Today started off as the coldest day I’ve experienced on the Tour so far. Sutou-san from Kiso City Tourist Association picked me up from Onyado Tsutaya in the morning and was my guide for the entire day. Otsukaresama deshita!
The morning view from Magome.
I received a present from Onyado Tsutaya at breakfast, making it an great start to the day. The service here has been excellent, and the food, absolutely delicious. At dinner today, I was also given a set of chopsticks made of lacquered Kiso wood. What a wonderful present! Today I also learnt that Kiso Hinoki (cypress), also known as Goshinboku, is very valuable wood that is used for building Ise Shrine.
My breakfast present, a two tiered bento set filled with delicious food.
We headed to Magome and started our walk towards Tsumago. This is also the first time I’ve walked across two prefectures in about 4hours. Magome is in Gifu prefecture, while Tsumago is in Nagano prefecture. This stretch of the Nakasendo is very beautiful; and the area around it as well, definitely worthy to be part of The Association of The Most Beautiful Villages in Japan (Ine village is also one!)
At the start of the walk.
Neatly stacked firewood with a mountain view.

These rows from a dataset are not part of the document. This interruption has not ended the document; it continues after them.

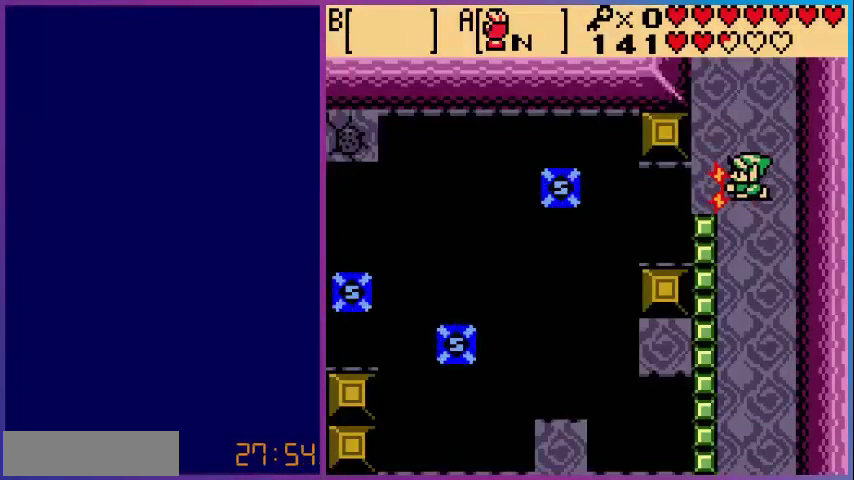
{"buttons": ["A"], "events": []}
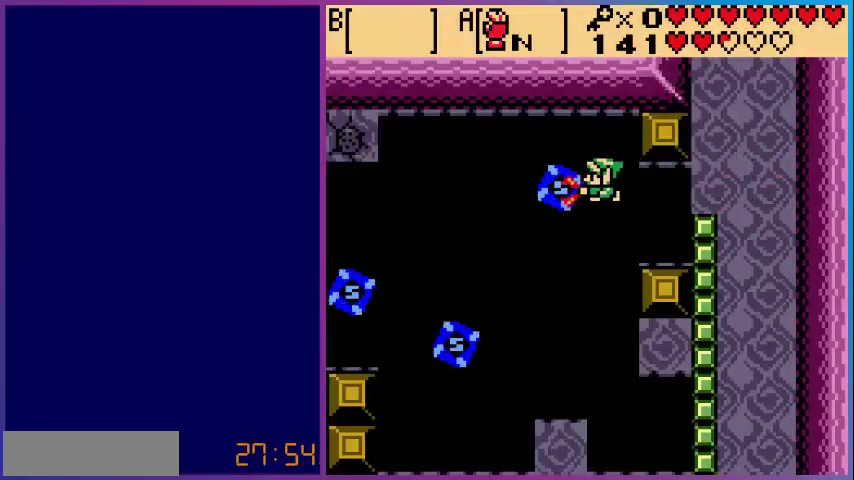
{"buttons": ["A"], "events": []}
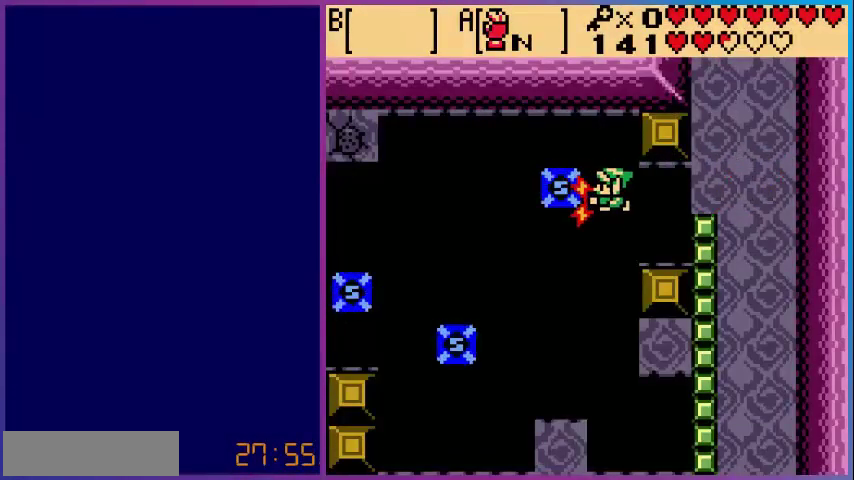
{"buttons": ["A"], "events": []}
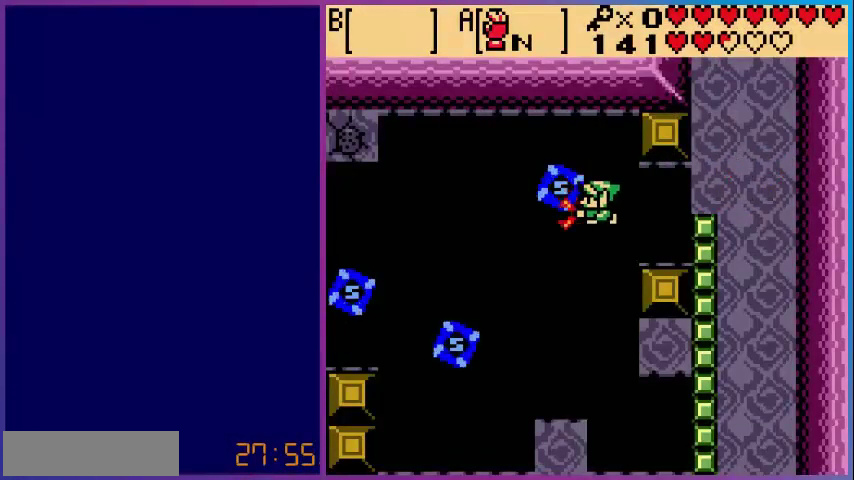
{"buttons": ["A"], "events": []}
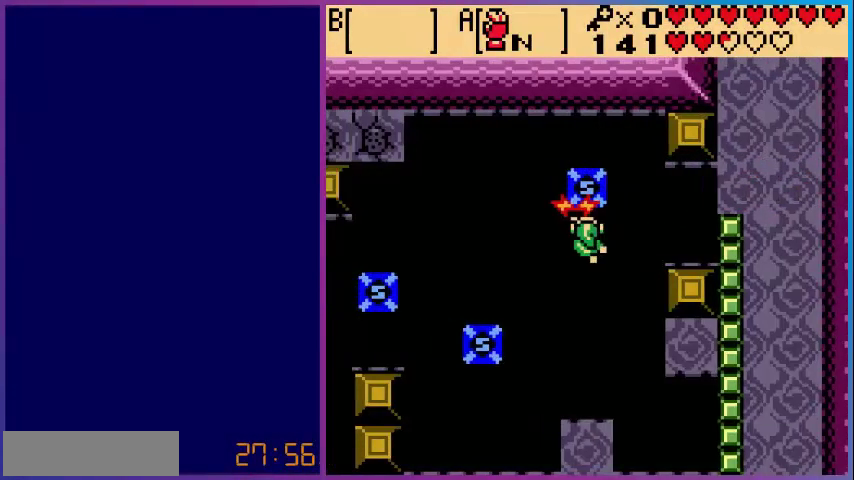
{"buttons": ["A"], "events": []}
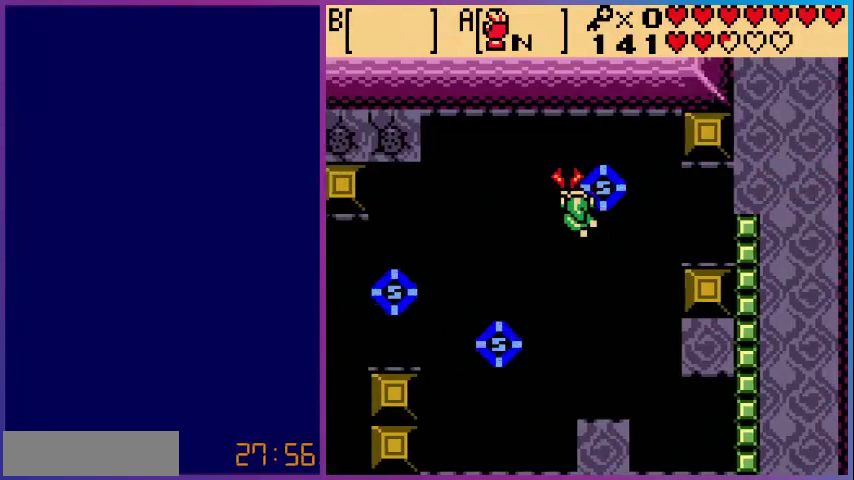
{"buttons": ["A"], "events": [[280, "A", "up"], [360, "A", "down"]]}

Along the way, I got my chance to see my first beware of bears sign that Karolina has seen many times. Sutou-san had a bear bell attached to his bag, and we also rang the bear bells we saw along the route; so all was well and we didn’t run into any bear trouble. Phew!
My first bear sign and bear bell sighting!
We also stopped at one of the rest stops where we met Suzuki-san. He is one of the four caretakers of that rest stop, offering drinks, food, warmth and information for those who are walking the Nakasendo. Suzuki-san and Sutou-san gave an awesome performance of Kiso-bushi (singing) and Kiso-odori (dancing) together - Suzuki-san sang while Sutou-san danced. It was my first time seeing this and words cannot describe how great it was live and unplugged.
With Sutou-san and Suzuki-san.
I would love to have an irori in my future house.
We arrived in Tsumago hungry and ready for lunch, and for dessert, we had kuri shiruko. It was great to have on a rainy day like today, warming me up from inside. In Tsumago, we had a guide introduce Waki-Honjin Okuya. Our guide also explained the seating arrangement when it came to sitting around the Irori. There’s definitely a reason for everything!
Sweet goodness of Kuri-shiruko in my belly.
Sutou-san waiting for me at the Honjin.
After completing our Nakasendo walk, Sutou-san brought me to a couple more scenic places like the Momosuke Bridge, which I got to walk across. Nezame no Yuka, a series of rock formations created by gradual water erosion (one of the most beautiful sights I’ve seen on the route so far). We also went for a scenic drive along Kaida Highlands. Needless to say, the view was great with the autumn colours just starting there.
View of Nezame no Yuka.
We had to scramble over rocks to get to where the two people are standing.
The bridge over the river.
Did you know that valuable wood was once used as a form of payment as well?
Scenery along the route
Mushrooms and Alfafa sprouts. Yum?
This Sawara tree is about 300 years old!
Proof we walked the route.
Presents from Sutou-san. Thank you very much!